───── SUPPLIED PASSAGE

The League of Nations, in 1922, conferred the Mandate for Palestine on Great Britain, which was charged with establishing a Homeland for the Jewish People in this area, and encouraging "dense settlement."

The Mandate was predicated upon the Balfour Declaration of 1917, which acknowledged "sympathy with Jewish Zionist aspirations" and stated "His Majesty's Government view with favour the establishment in Palestine of a national home for the Jewish people..."

The preamble to the text of the Mandate was incorporated in the document by the League of Nations; it read:

“Whereas recognition has been given to the historical connection of the Jewish people with Palestine and to the grounds for reconstituting their national home in that country..." (Emphasis added)

(With thanks to Eli Hertz of "Myths and Facts" here and following.)

Winston Churchill, who was in 1922 the British Secretary of State for the Colonies, wrote, shortly before the Mandate was passed, that the Jewish People "is in Palestine as of right and not sufferance." (Emphasis added)


The Mandate was incorporated within international law and has never been superseded.

How the world has turned, that we are now denied rights which were once acknowledged!

At a bare minimum it is appropriate to say that Judea and Samaria represent unclaimed Mandate land, to which we have the most solid claim. The pity is that we didn't make that historical/legal claim clear when we acquired all of the land between the River and the Sea in 1967. We are not "occupiers" and we are not usurping (or "stealing") another people's land. The "settlements" are not illegal according to international law, no matter what you may read.

What has done us in is a failure on our part to stand strong for and promote our rights, when confronting the Arab lies that have been so successfully promulgated. Because successive governments have waffled, we have lost a whole lot of (metaphorical) ground.

But for the world to claim we have no right to build in Judea and Samaria??? Our work is cut out for us. When our government agrees to a freeze, it is weakening our case that the land is ours.


Various additional thoughts regarding the "settlements":

[] It must not be forgotten that Abbas negotiated with former prime minister Olmert when there was no freeze. The issue is an artificial, politicized one and not genuinely a matter of principle.

[] When Jordan took Judea and Samaria in the Six Day War, it rendered the area Judenrein. As only Arabs lived in these areas for the subsequent 19 years, the notion was promoted that they are "Arab" areas. In point of fact these are areas at the very heart of our ancient heritage in the land.

[] There was never a Palestinian state, and so there is no validity to the suggestion that, with regard to the land, we must "give it back" to the Palestinian Arabs. They never had it. As recently as Resolution 242 in 1967, there was absolutely no mention of a Palestinian state or a Palestinian people. It was assumed that negotiations for determining the final border would be done with Jordan.

──────────
───── INFORMATION SHOWN

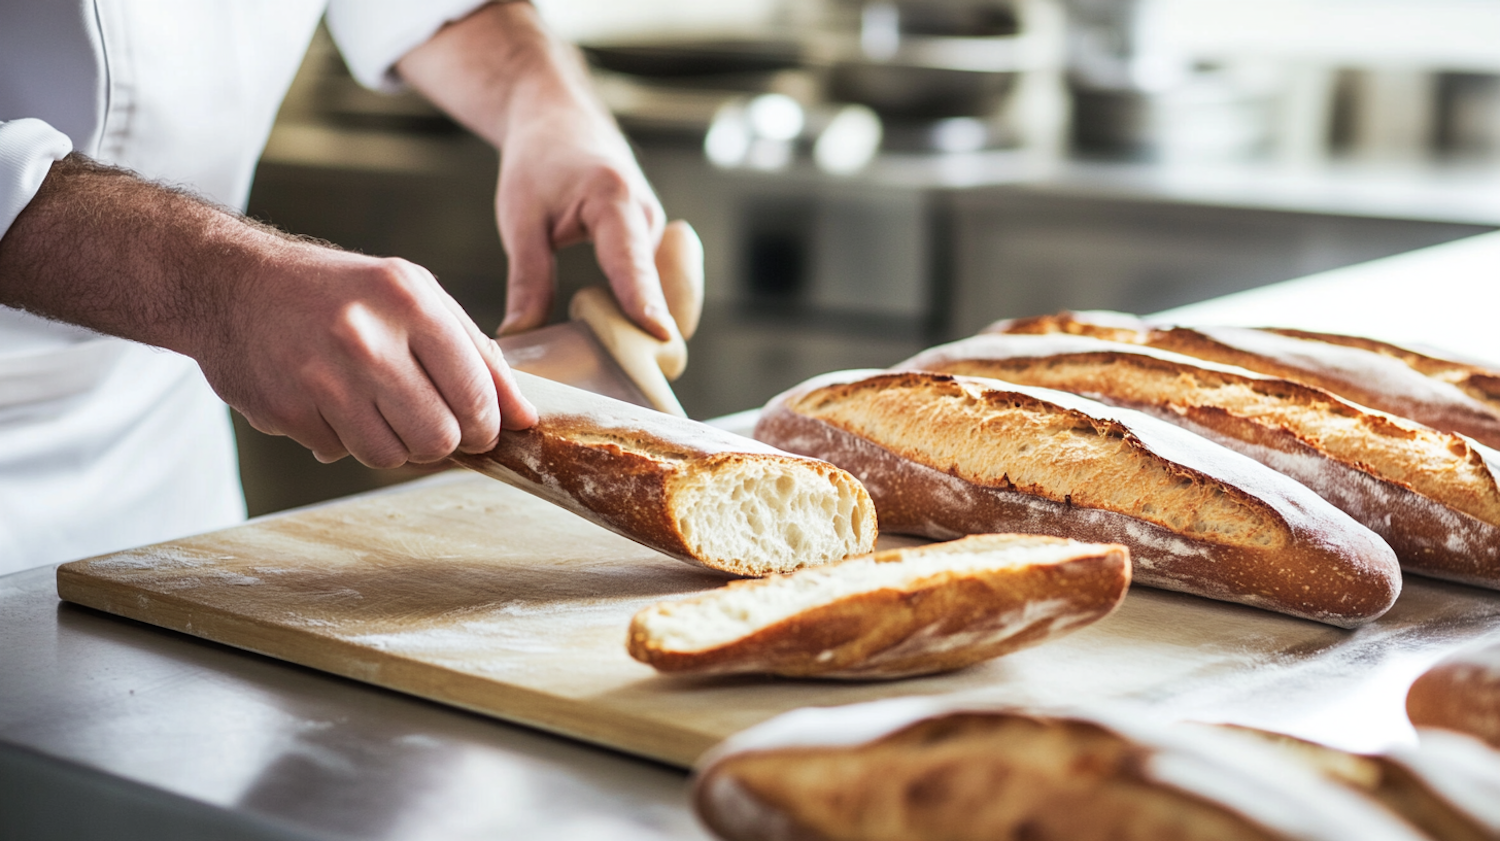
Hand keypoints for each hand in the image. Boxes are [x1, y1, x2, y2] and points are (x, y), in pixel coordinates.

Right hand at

──────────

WORK ITEM A:
Translate this sentence from the passage on the Mandate for Palestine above into Spanish: "The Mandate was incorporated within international law and has never been superseded."
WORK ITEM B:
Summarize the passage on the Mandate for Palestine above in two sentences.

ANSWER A:
El Mandato fue incorporado al derecho internacional y nunca ha sido sustituido.

ANSWER B:
In 1922 the League of Nations gave Great Britain the Mandate for Palestine, which rested on the Balfour Declaration of 1917, recognized the historical connection of the Jewish people with Palestine, and charged Britain with establishing a Jewish homeland there. The writer argues that the Mandate remains part of international law, that Judea and Samaria are unclaimed Mandate land and the "settlements" are not illegal, and that successive governments have weakened this case by failing to stand strong for those rights and by agreeing to a freeze.